INSTRUCCIONES DE TAREA:
Continúa el texto que sigue sobre Agustín García Calvo a partir de su última oración.

TEXTO EXTRAÍDO:
========================

La primera vez que vimos a Agustín García Calvo mi hermano y yo éramos
pequeños (y mi hermana ni siquiera recordará el encuentro), unos críos aún. Íbamos
con nuestra madre por las calles de Zamora cuando ella se detuvo para hablar con
un hombre de aspecto estrafalario. Por aquel entonces mi hermano y yo, además
de niños, éramos bastante cabrones. Y nos reímos de él a sus espaldas: “Vaya
tipo más raro”, le soltamos a nuestra madre, entre otras lindezas que no
recuerdo. Entonces ella, como siempre hacía, nos dio una lección: nos amonestó,
dijo que no nos burláramos de aquel señor, pues era alguien ilustre en la
ciudad, un escritor, un filósofo, un artista, un poeta.
Años después, cuando yo ya
trataba de escribir mis primeros libros, mi madre pintó al natural un retrato de AGC. Para entonces sabía de sobra quién era él y a mí me movía el
respeto, no sé si la veneración. Me lo presentó en la calle y le dijo: “Quiere ser
escritor”. Agustín meneó la cabeza, como si yo estuviera loco, y comentó algo
que he olvidado. Desde entonces lo vi a menudo: caminando por las calles de
nuestra ciudad, dando alguna charla en una feria del libro, etcétera.

========================

CONTENIDO DE DATOS:
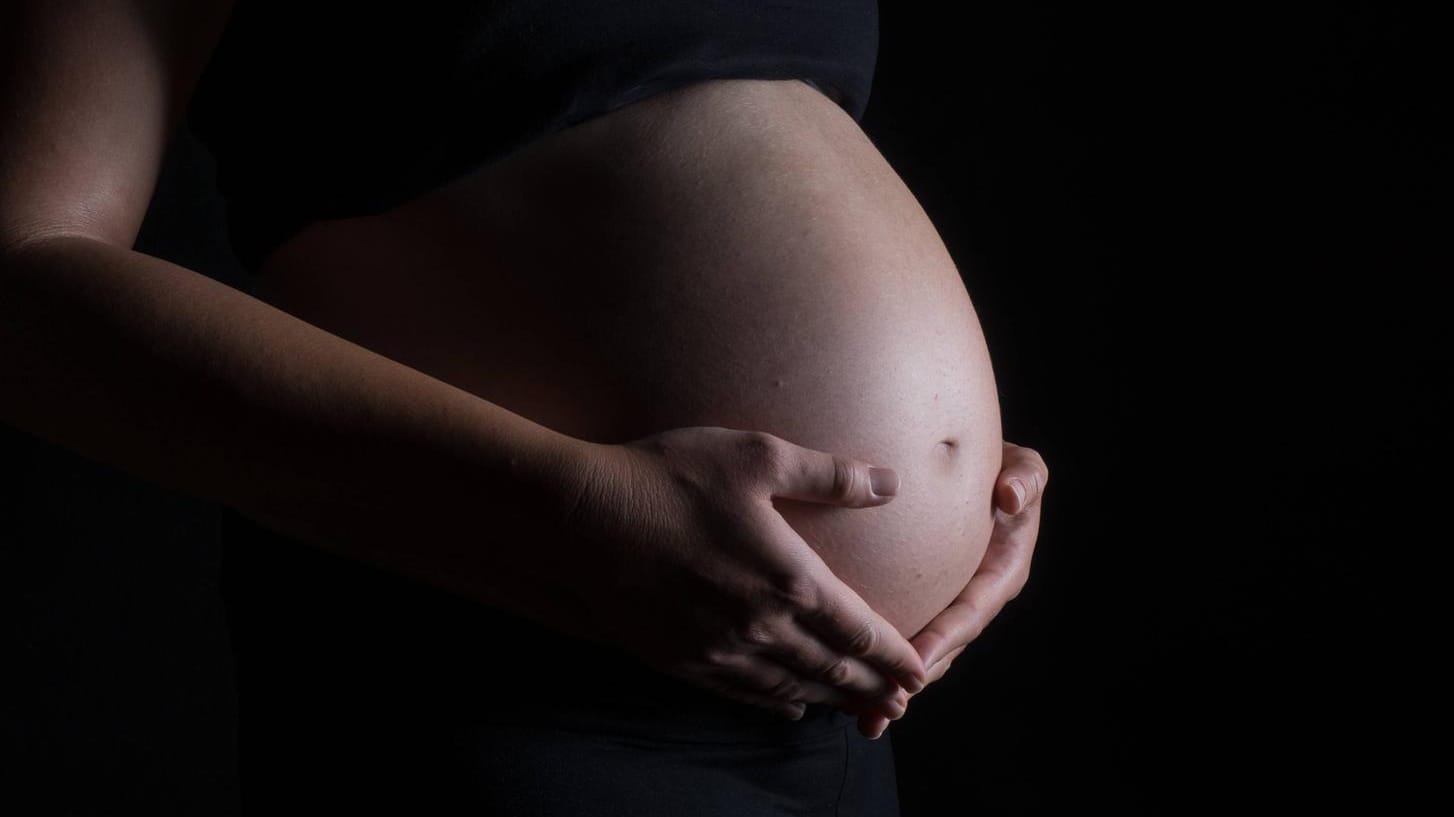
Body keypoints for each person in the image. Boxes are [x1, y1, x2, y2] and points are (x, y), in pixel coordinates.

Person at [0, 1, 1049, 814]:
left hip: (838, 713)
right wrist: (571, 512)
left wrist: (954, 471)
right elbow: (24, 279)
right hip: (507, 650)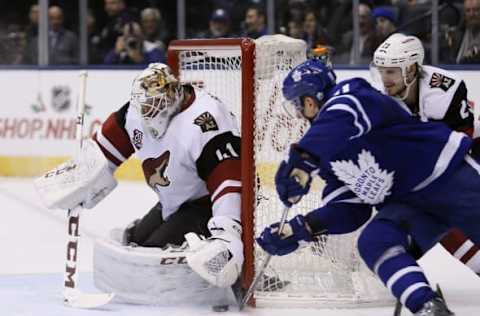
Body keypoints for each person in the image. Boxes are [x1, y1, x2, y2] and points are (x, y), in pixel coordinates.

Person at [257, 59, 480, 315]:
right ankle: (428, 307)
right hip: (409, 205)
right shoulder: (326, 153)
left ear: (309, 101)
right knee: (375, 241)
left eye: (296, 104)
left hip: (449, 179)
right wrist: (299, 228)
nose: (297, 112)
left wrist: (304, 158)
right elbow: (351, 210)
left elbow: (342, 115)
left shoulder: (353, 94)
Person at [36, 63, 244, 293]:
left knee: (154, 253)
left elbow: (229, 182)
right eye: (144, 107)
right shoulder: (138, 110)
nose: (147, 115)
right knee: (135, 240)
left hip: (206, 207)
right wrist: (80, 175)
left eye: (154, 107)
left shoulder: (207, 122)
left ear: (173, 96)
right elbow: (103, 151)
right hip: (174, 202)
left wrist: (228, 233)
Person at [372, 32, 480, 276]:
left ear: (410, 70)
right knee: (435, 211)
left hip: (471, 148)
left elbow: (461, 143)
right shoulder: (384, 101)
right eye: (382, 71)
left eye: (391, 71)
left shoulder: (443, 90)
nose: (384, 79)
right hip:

========================

RESPUESTA DE TAREA:
En otra ocasión coincidimos en los estudios de Radio Zamora. Por entonces
yo colaboraba en una tertulia literaria y Marichu García me dijo: “Luego
tendremos aquí a Agustín García Calvo. ¿Quieres quedarte a escucharlo?”. Marichu
apreciaba muchísimo a Agustín, y su colaboración es una de las pocas que
mantuvo en la ciudad: era difícil atraparlo, no se prestaba a participar en
libros colectivos, ni a sumarse a todo lo que conllevara a la masa (salvo si
creía a fe ciegas en ello y olía a revolución: como la defensa del ferrocarril
o las movilizaciones del 15-M). Por supuesto que me quedé allí, en la misma
mesa, mientras él arremetía con todas aquellas celebraciones que sonaran a popular
y que hedieran a capitalismo. No siempre podía uno estar de acuerdo con él
porque iba contra demasiadas cosas. Pero jamás dejó de ser coherente con sus
ideas. Coherente, lúcido y certero.
También hubo un tiempo en el que busqué numerosos artículos suyos, algún
ensayo, etcétera. En alguna que otra columna, probablemente sin mentarlo,
sostuve alguna idea contraria a la suya. Yo no era un fiel lector de Agustín. Lo admiraba
más como persona, como personaje, como ser humano anárquico, como Rebelde con
mayúsculas. La primera ocasión en que pude asistir a una charla suya salí
flipado: la voz profunda, la entonación precisa, su lenguaje culto pero
inteligible, su modo de hablar… me hicieron creer que estaba ante un actor
dramático de la época de Shakespeare.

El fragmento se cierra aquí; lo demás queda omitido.